### Input data

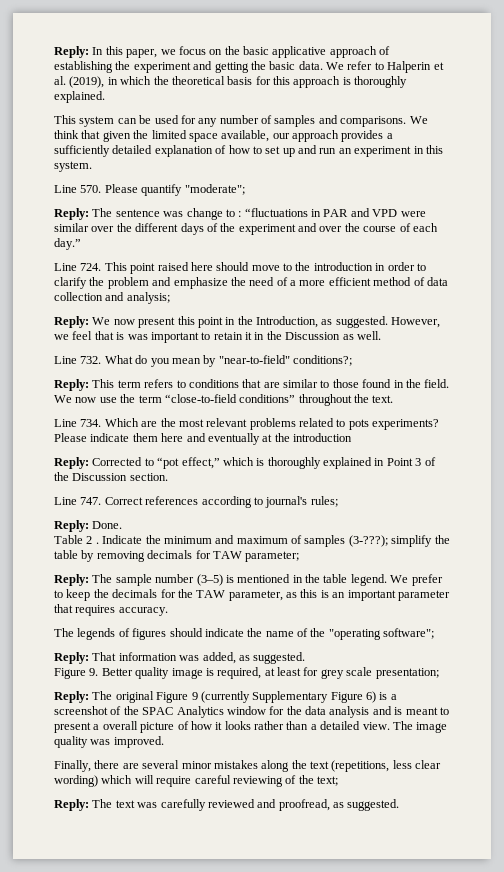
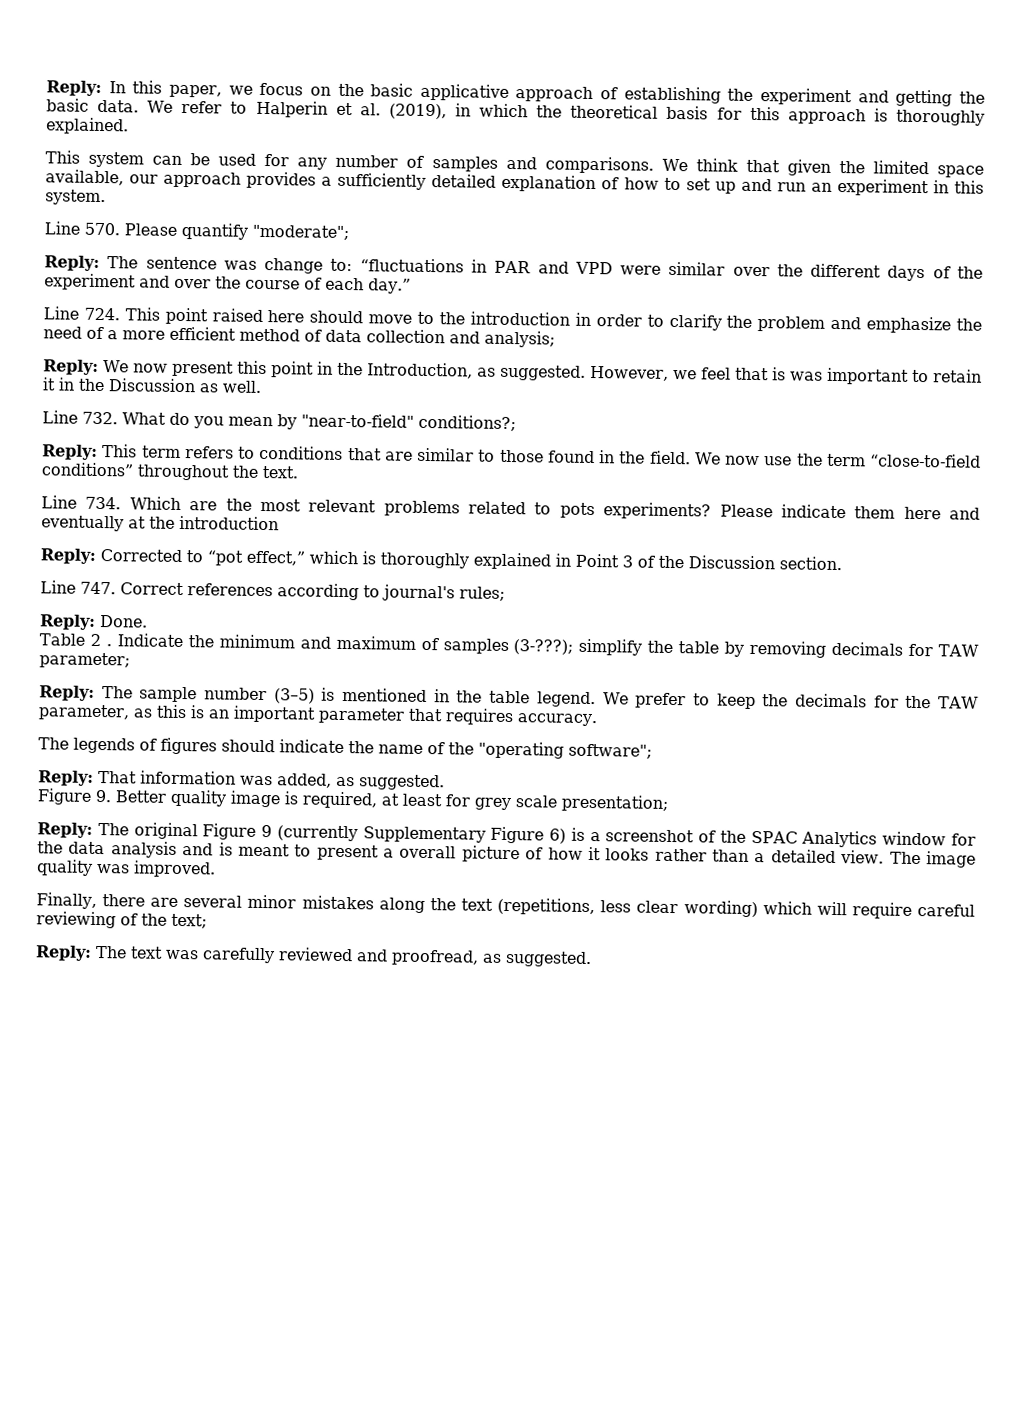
[225,209,242,217] to : -> [330,258,353,272] to:

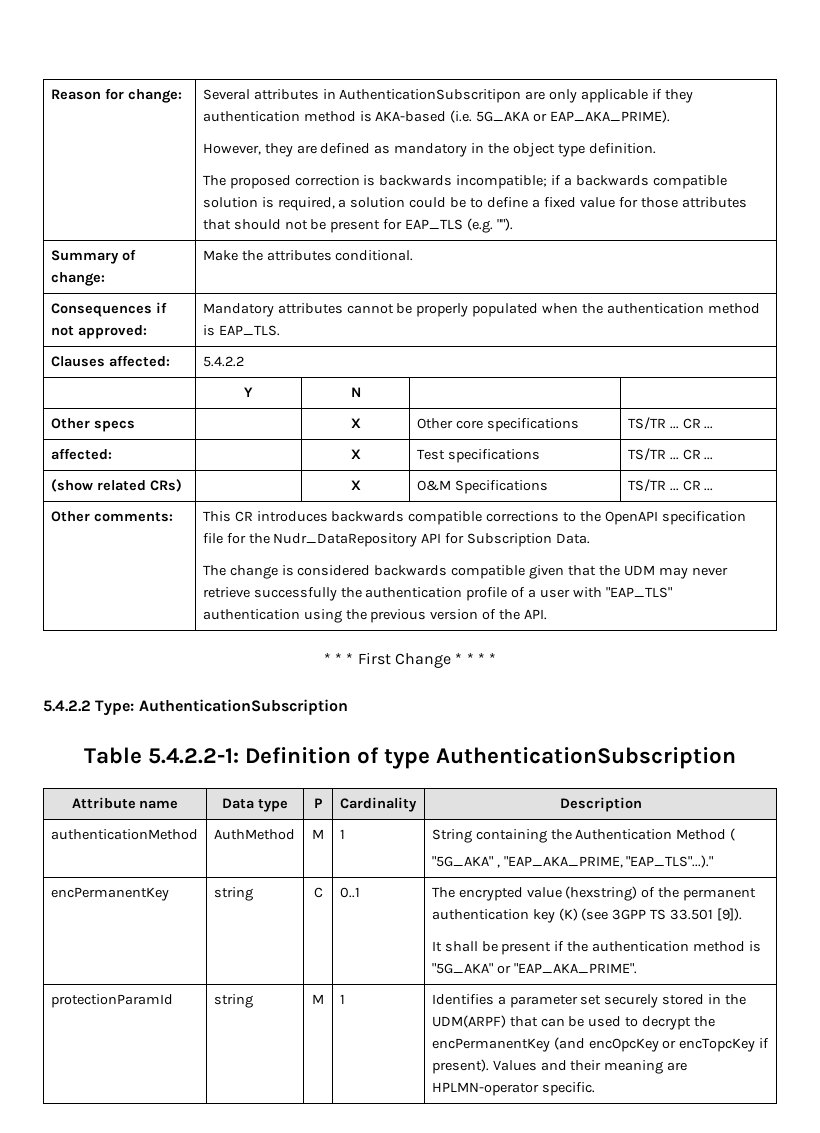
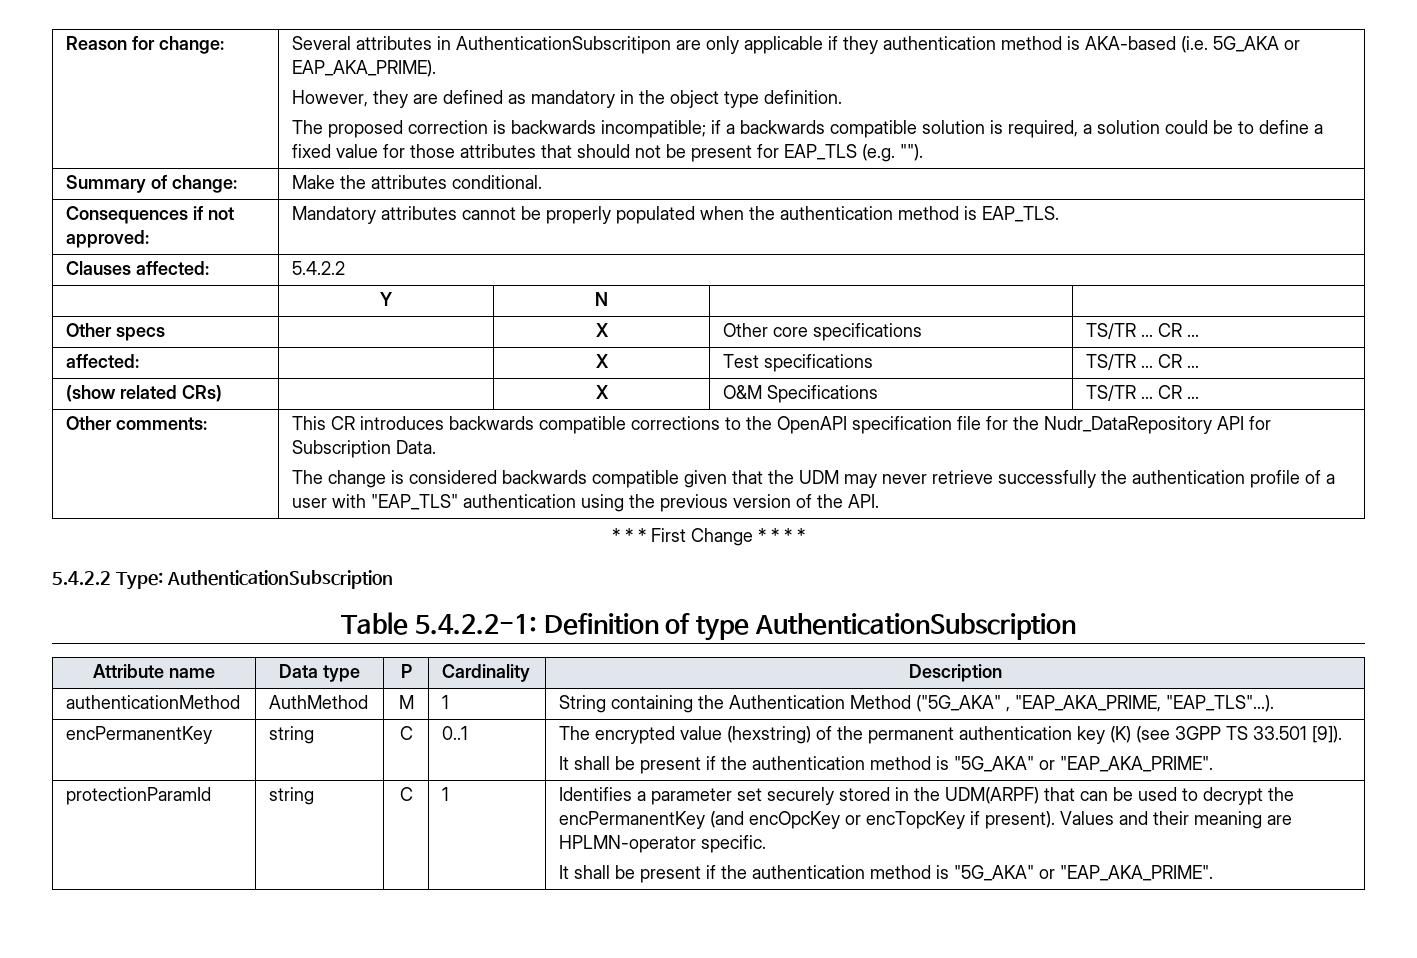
[730,828,736,841] [431,856,493,867] ( // "5G_AKA" -> [916,695,1002,712] ("5G_AKA"
[626,855,714,868] "EAP_TLS"...)." -> [1166,695,1275,712] "EAP_TLS"...).
[312,994,324,1004] M -> [399,787,413,801] C
(595, 1089) none -> [559,865,1214,883] // It shall be present if the authentication method is "5G_AKA" or "EAP_AKA_PRIME".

######

• [Directions]:
This calls for an exact copy of all the entries above, with the pictures omitted.

• [Task result]:
[225,209,242,217] to : -> [330,258,353,272] to:

[730,828,736,841] [431,856,493,867] ( // "5G_AKA" -> [916,695,1002,712] ("5G_AKA"
[626,855,714,868] "EAP_TLS"...)." -> [1166,695,1275,712] "EAP_TLS"...).
[312,994,324,1004] M -> [399,787,413,801] C
(595, 1089) none -> [559,865,1214,883] // It shall be present if the authentication method is "5G_AKA" or "EAP_AKA_PRIME".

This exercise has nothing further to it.